The Allard Pearson Museum has transferred to Ukraine artifacts from four Crimean museums that were presented at an exhibition in Amsterdam, the National Museum of History of Ukraine reports.

“After almost 10 years of litigation, artifacts from four Crimean museums that were presented at the exhibition “Crimea: Gold and Secrets of the Black Sea” in Amsterdam have returned to Ukraine. The Allard Pearson Museum transferred them to the National Museum of History of Ukraine. It is there that they will be stored until the de-occupation of Crimea,” the museum’s website said on Monday.

The press service reminds that the exhibition of artifacts was held from February to August 2014 at the Allard Pearson Museum. It featured items from the collections of the National Museum of History of Ukraine and four museums in Crimea: National Reserve “Chersonesos Tavriya” (Sevastopol), Central Museum of Tavrida (Simferopol), Bakhchisaray Historical and Cultural Reserve and Kerch Historical and Archaeological Reserve.

- - - -

Challenge A:
List the four Crimean museums whose artifacts were shown at the exhibition in the news item about the returned Crimean artifacts.
Challenge B:
According to the news item about the returned Crimean artifacts, during which months and year was the Amsterdam exhibition held?

- - - -

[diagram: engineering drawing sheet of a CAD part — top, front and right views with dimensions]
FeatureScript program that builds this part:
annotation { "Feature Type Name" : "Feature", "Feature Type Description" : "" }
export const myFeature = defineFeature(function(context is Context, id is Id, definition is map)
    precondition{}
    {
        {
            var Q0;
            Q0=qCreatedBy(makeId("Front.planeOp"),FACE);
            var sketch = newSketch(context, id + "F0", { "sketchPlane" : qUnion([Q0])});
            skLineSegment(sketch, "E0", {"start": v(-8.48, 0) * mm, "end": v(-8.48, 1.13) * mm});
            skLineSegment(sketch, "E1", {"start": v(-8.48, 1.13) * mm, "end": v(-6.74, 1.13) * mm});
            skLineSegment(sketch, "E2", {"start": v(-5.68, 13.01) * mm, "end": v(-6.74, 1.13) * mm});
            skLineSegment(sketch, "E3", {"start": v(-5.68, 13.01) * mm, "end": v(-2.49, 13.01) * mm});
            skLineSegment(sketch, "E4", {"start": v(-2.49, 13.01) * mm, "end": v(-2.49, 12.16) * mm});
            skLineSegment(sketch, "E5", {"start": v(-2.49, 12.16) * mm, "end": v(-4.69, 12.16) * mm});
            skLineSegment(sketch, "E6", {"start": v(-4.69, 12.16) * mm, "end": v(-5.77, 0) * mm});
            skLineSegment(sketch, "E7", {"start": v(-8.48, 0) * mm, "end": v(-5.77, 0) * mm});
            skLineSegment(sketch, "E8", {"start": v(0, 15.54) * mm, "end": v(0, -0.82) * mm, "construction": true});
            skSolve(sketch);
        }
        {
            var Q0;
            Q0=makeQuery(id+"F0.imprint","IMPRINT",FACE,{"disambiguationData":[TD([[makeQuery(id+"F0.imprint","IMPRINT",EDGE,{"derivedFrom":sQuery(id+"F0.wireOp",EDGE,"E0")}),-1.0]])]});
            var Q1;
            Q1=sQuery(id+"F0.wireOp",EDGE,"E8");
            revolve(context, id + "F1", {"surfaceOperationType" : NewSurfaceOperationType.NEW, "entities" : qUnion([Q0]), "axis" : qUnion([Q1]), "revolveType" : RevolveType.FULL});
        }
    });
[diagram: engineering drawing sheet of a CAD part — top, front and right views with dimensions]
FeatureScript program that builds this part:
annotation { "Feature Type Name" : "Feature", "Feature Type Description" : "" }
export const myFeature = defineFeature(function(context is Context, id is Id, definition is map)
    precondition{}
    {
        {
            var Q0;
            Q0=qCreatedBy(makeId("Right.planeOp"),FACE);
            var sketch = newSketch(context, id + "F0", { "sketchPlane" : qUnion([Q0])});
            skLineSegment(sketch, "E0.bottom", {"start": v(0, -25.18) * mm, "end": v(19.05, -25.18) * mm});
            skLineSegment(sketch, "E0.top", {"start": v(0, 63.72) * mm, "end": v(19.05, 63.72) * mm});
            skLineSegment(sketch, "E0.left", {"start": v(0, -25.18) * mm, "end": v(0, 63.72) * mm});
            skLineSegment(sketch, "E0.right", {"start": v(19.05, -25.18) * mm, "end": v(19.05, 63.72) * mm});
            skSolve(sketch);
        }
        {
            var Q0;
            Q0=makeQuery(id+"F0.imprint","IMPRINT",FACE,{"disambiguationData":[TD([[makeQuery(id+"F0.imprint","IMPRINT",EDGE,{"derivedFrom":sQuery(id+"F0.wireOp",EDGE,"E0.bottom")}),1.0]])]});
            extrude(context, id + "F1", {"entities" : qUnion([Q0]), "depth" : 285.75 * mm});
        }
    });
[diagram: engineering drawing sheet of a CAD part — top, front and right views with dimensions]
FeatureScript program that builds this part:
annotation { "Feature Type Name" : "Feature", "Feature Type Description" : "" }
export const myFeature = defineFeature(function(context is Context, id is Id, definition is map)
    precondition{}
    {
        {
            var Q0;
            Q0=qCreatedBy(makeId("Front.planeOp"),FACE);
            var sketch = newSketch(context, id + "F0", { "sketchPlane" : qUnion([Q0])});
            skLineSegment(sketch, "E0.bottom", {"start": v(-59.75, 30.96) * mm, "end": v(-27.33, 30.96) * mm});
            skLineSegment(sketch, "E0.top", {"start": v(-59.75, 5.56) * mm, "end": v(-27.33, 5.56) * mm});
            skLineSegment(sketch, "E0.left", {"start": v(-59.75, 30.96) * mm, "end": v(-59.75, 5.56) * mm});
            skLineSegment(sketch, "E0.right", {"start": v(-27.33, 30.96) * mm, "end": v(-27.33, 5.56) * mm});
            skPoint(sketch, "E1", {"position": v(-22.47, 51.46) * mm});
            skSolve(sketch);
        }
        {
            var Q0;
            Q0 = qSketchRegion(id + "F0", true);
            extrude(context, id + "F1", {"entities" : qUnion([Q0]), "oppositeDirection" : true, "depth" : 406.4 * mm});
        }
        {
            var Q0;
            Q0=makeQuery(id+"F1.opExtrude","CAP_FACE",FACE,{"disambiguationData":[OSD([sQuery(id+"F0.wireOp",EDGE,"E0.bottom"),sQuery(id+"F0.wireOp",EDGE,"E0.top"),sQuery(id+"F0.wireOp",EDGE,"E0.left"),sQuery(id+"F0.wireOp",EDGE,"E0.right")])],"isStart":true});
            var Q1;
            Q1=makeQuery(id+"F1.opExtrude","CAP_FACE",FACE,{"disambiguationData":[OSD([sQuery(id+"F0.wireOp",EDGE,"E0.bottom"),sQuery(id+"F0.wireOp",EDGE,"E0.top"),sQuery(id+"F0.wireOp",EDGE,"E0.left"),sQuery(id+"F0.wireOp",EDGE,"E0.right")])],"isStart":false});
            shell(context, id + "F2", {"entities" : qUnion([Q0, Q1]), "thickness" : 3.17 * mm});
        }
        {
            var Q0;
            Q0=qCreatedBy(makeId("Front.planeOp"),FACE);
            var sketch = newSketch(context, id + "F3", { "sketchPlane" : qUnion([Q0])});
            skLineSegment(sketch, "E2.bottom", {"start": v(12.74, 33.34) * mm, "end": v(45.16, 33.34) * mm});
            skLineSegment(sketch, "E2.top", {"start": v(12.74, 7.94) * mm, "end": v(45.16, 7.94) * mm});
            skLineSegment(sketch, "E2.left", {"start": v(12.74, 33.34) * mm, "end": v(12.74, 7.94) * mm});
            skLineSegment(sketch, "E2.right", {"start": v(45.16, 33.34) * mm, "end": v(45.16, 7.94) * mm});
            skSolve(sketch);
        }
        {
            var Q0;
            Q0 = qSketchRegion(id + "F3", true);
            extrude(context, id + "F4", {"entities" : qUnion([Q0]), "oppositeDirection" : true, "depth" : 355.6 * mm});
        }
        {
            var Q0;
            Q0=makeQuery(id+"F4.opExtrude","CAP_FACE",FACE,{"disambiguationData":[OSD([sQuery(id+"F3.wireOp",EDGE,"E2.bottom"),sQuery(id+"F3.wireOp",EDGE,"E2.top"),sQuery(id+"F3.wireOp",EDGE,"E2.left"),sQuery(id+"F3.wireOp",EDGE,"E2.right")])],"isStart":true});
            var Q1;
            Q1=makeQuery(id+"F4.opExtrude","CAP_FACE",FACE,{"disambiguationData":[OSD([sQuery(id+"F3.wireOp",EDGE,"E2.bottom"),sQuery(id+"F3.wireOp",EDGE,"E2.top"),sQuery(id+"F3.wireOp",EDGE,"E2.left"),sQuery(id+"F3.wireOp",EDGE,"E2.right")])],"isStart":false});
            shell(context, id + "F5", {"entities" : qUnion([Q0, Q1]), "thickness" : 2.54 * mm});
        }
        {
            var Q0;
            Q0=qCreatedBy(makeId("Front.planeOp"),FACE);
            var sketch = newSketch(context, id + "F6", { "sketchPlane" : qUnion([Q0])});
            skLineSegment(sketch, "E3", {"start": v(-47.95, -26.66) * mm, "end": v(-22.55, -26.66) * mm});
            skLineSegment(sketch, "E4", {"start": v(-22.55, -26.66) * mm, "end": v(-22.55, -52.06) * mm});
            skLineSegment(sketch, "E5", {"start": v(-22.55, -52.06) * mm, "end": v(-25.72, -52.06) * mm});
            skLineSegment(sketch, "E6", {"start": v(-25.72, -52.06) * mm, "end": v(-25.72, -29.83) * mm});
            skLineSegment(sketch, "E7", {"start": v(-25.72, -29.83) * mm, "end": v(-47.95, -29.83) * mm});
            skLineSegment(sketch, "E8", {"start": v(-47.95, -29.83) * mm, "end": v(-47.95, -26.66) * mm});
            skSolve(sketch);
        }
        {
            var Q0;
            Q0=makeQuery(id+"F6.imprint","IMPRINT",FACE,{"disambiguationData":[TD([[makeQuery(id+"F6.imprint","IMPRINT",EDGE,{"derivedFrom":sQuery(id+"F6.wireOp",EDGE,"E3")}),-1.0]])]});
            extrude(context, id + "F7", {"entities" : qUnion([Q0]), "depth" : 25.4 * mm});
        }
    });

- - - -

Response A:
National Reserve "Chersonesos Tavriya" (Sevastopol), Central Museum of Tavrida (Simferopol), Bakhchisaray Historical and Cultural Reserve, Kerch Historical and Archaeological Reserve

Response B:
From February to August 2014.